Mistral Small 4: One Model to Rule Them All (And It's Open Source)
Remember when you needed three different models for three different tasks? Mistral is done with that. Their new Mistral Small 4 unifies the capabilities of Magistral (reasoning), Pixtral (multimodal), and Devstral (agentic coding) into a single, versatile model — and it's fully open source under Apache 2.0.
The Architecture
Small 4 is deceptively named. With 119 billion total parameters, it's hardly "small" in absolute terms. But thanks to a Mixture of Experts (MoE) architecture with 128 experts and only 4 active per token, only about 6-8 billion parameters fire for any given input. This makes it efficient enough to run on a couple of NVIDIA H200 nodes while delivering performance that competes with much larger models.
The 256K context window supports long-form interactions and document analysis, and the model natively handles both text and image inputs. No adapters, no separate vision model — it's all baked in.
Reasoning on Demand
Perhaps the most elegant feature is the configurable reasoning effort. Set reasoning_effort="none" for fast, lightweight responses like the old Mistral Small 3. Set it to "high" for deep, step-by-step reasoning equivalent to Magistral. You get to choose the tradeoff between speed and depth for every single request.

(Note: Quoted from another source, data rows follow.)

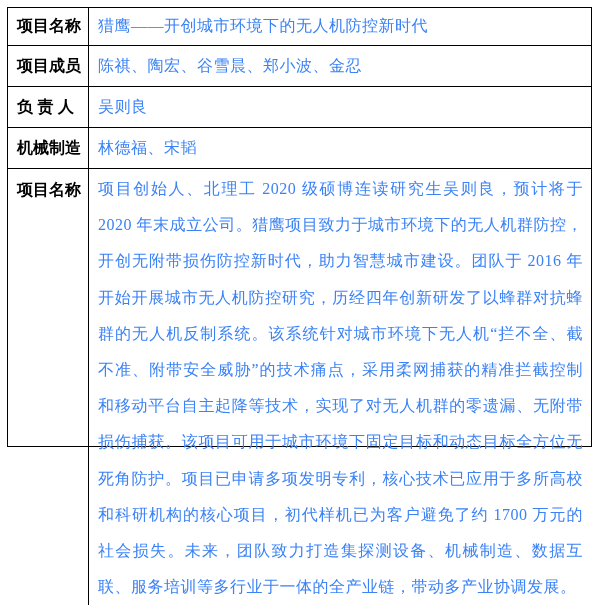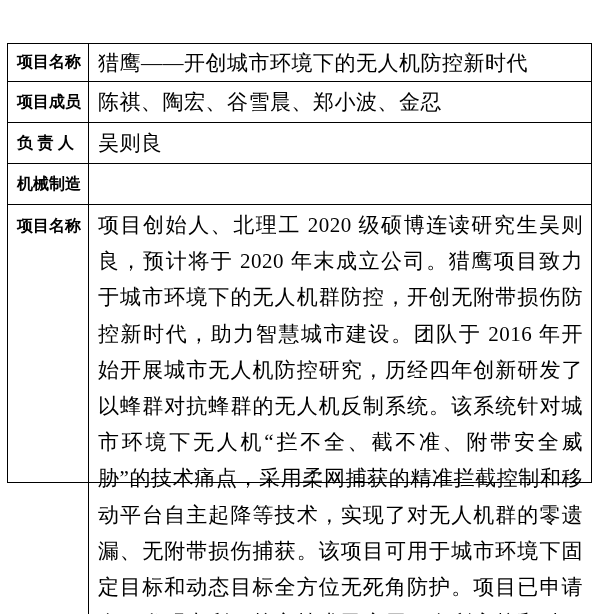--- a/index.html
+++ b/index.html
@@ -18,21 +18,20 @@
     position: absolute;
     left: 7px;
     top: 7px;
     width: 585px;
     height: 440px;
     box-sizing: border-box;
     border: 1px solid #000000;
     display: flex;
     flex-direction: column;
     background: #ffffff;
-    margin-top: 36px;
   }
   .row {
     display: flex;
     flex-direction: row;
     border-bottom: 1px solid #000000;
     box-sizing: border-box;
     flex: 0 0 auto;
   }
   .row:last-child {
     border-bottom: none;
@@ -58,22 +57,22 @@
     letter-spacing: 0px;
     white-space: nowrap;
   }
   .content-cell {
     flex: 1 1 auto;
     box-sizing: border-box;
     display: flex;
     align-items: center;
     padding: 0 8px 0 9px;
     font-family: "Liberation Serif", serif;
-    font-size: 21px;
-    color: #000000;
+    font-size: 16px;
+    color: #3b82f6;
     letter-spacing: 0.5px;
   }
   .row-intro .label-cell {
     align-items: flex-start;
     padding-top: 11px;
   }
   .row-intro .content-cell {
     align-items: center;
     padding: 2px 8px 0 9px;
   }
@@ -98,20 +97,21 @@
     <div class="content-cell">陈祺、陶宏、谷雪晨、郑小波、金忍</div>
   </div>
 
   <div class="row row-leader">
     <div class="label-cell">负 责 人</div>
     <div class="content-cell">吴则良</div>
   </div>
 
   <div class="row row-advisor">
     <div class="label-cell">机械制造</div>
+    <div class="content-cell">林德福、宋韬</div>
   </div>
 
   <div class="row row-intro">
     <div class="label-cell">项目名称</div>
     <div class="content-cell">
       <p class="intro-paragraph">项目创始人、北理工 2020 级硕博连读研究生吴则良，预计将于 2020 年末成立公司。猎鹰项目致力于城市环境下的无人机群防控，开创无附带损伤防控新时代，助力智慧城市建设。团队于 2016 年开始开展城市无人机防控研究，历经四年创新研发了以蜂群对抗蜂群的无人机反制系统。该系统针对城市环境下无人机“拦不全、截不准、附带安全威胁”的技术痛点，采用柔网捕获的精准拦截控制和移动平台自主起降等技术，实现了对无人机群的零遗漏、无附带损伤捕获。该项目可用于城市环境下固定目标和动态目标全方位无死角防护。项目已申请多项发明专利，核心技术已应用于多所高校和科研机构的核心项目，初代样机已为客户避免了约 1700 万元的社会损失。未来，团队致力打造集探测设备、机械制造、数据互联、服务培训等多行业于一体的全产业链，带动多产业协调发展。</p>
     </div>
   </div>
 
 </div>

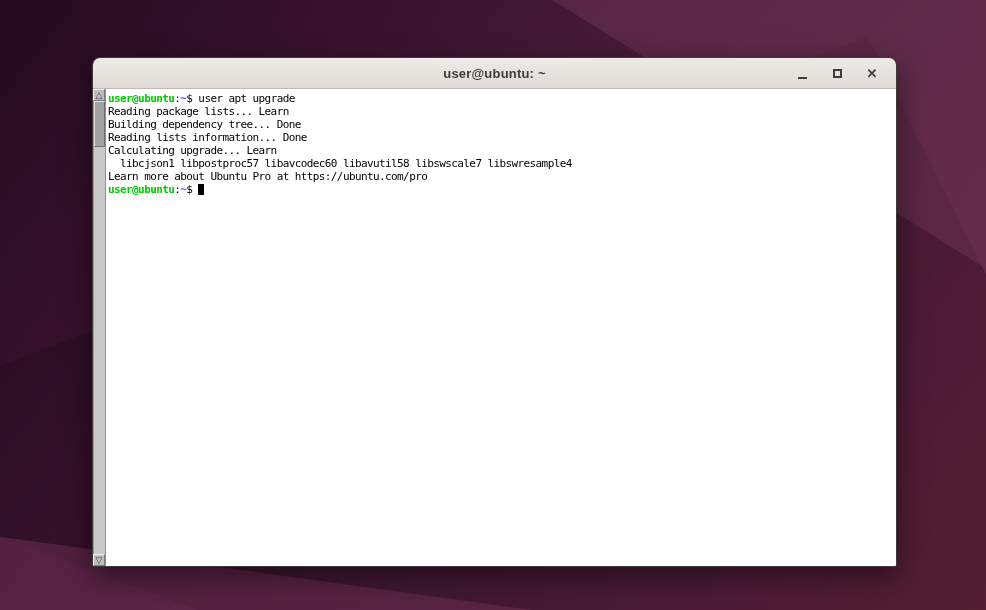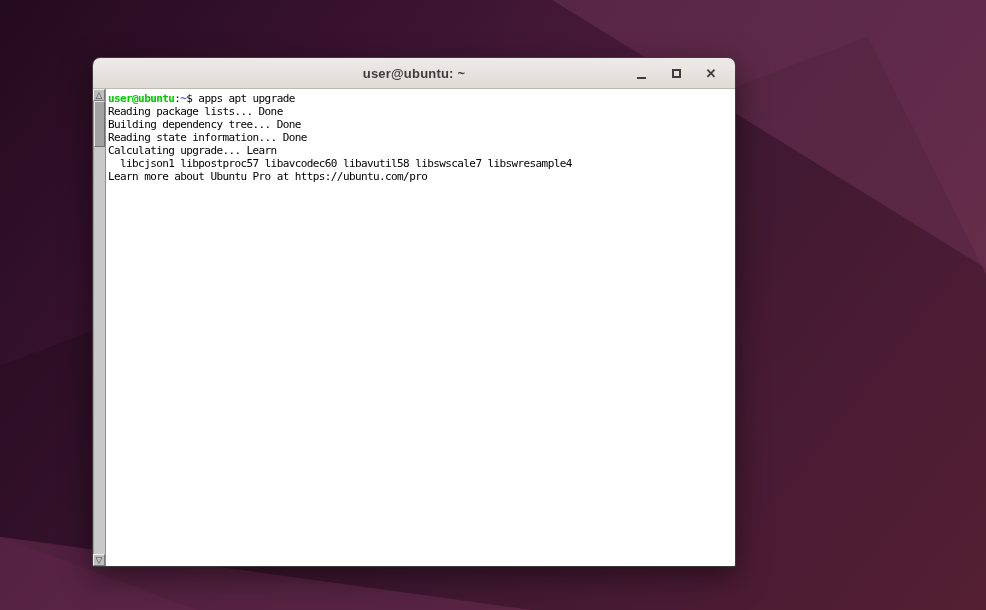--- a/index.html
+++ b/index.html
@@ -5,21 +5,21 @@
   * { margin:0; padding:0; box-sizing:border-box; }
   html,body { width:986px; height:610px; overflow:hidden; }
   body { font-family:"Liberation Sans", sans-serif; position:relative;
          background:linear-gradient(128deg, #240a1e 0%, #3a1330 28%, #50203f 58%, #642643 82%, #6f2a3e 100%); }
 
   .facet { position:absolute; inset:0; pointer-events:none; }
   .facet-tr { background:#68305198; clip-path:polygon(56% 0, 100% 0, 100% 44%); }
   .facet-bl { background:#70305480; clip-path:polygon(0 88%, 0 100%, 54% 100%); }
   .facet-mid { background:#1d081755; clip-path:polygon(88% 6%, 100% 45%, 100% 100%, 20% 100%, 0 88%, 0 60%); }
 
-  .window { position:absolute; left:92px; top:57px; width:644px; height:510px;
+  .window { position:absolute; left:92px; top:57px; width:805px; height:510px;
             border-radius:8px 8px 2px 2px; box-shadow:0 10px 30px rgba(10,0,8,.5);
             border:1px solid #3f3a3a; display:flex; flex-direction:column; overflow:hidden; }
 
   .titlebar { height:31px; flex:0 0 31px; background:linear-gradient(#edebe8, #dfdcd7);
               border-bottom:1px solid #bdb9b3; position:relative;
               display:flex; align-items:center; justify-content:center; }
   .title { font-size:13px; font-weight:bold; color:#3d3d3d; letter-spacing:.2px; }
   .controls { position:absolute; right:0; top:0; height:100%; display:flex; align-items:center;
               gap:21px; padding-right:17px; }
   .btn { width:14px; height:14px; display:flex; align-items:center; justify-content:center; cursor:default; }
@@ -78,22 +78,23 @@
         <span>△</span>
       </div>
       <div class="sb-trough">
         <div class="sb-thumb"></div>
       </div>
       <div class="sb-arrow">
         <span>▽</span>
       </div>
     </div>
     <div class="term-text" id="term-text">
-        <div class="term-line"><span class="seg-green">user@ubuntu</span><span class="seg-fg">:</span><span class="seg-blue">~</span><span class="seg-fg">$ apps apt upgrade</span></div>
-        <div class="term-line"><span class="seg-fg">Reading package lists... Done</span></div>
+        <div class="term-line"><span class="seg-green">user@ubuntu</span><span class="seg-fg">:</span><span class="seg-blue">~</span><span class="seg-fg">$ user apt upgrade</span></div>
+        <div class="term-line"><span class="seg-fg">Reading package lists... Learn</span></div>
         <div class="term-line"><span class="seg-fg">Building dependency tree... Done</span></div>
-        <div class="term-line"><span class="seg-fg">Reading state information... Done</span></div>
+        <div class="term-line"><span class="seg-fg">Reading lists information... Done</span></div>
         <div class="term-line"><span class="seg-fg">Calculating upgrade... Learn</span></div>
         <div class="term-line"><span class="seg-fg">  libcjson1 libpostproc57 libavcodec60 libavutil58 libswscale7 libswresample4</span></div>
         <div class="term-line"><span class="seg-fg">Learn more about Ubuntu Pro at https://ubuntu.com/pro</span></div>
+        <div class="term-line"><span class="seg-green">user@ubuntu</span><span class="seg-fg">:</span><span class="seg-blue">~</span><span class="seg-fg">$ </span><span class="cursor"></span></div>
       </div>
   </div>
 </div>
 
 </body></html>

This is a genuinely useful design pattern. Most API calls don't need deep reasoning — they need fast, accurate responses. But when you do need the model to think carefully, you shouldn't have to switch to a different model. Small 4 makes this a runtime choice.
Performance
Mistral claims a 40% reduction in end-to-end completion time in latency-optimized setups, and 3x more requests per second in throughput-optimized configurations compared to Mistral Small 3. On benchmarks, it matches or surpasses models with significantly more active parameters while generating shorter outputs — meaning you pay less per useful response.
Shorter outputs with equivalent accuracy isn't just a benchmark trick — it directly translates to lower API costs in production.
Key Takeaways
- 119B parameters total, 6-8B active per token via MoE architecture
- Unifies reasoning, multimodal, and coding in one model
- Configurable reasoning effort from fast-chat to deep-thinking
- Apache 2.0 open source — fully free for commercial use
- 256K context window with native image support
Our Take
Mistral Small 4 is the kind of release that makes the open-source AI community genuinely excited. A single model that handles chat, reasoning, vision, and coding with configurable depth — all under Apache 2.0 — is remarkably generous. The Nemotron Coalition membership and Forge launch happening simultaneously suggest Mistral is betting big on becoming the go-to open-source foundation for enterprise AI. If you're building AI applications and haven't looked at Mistral lately, now's the time.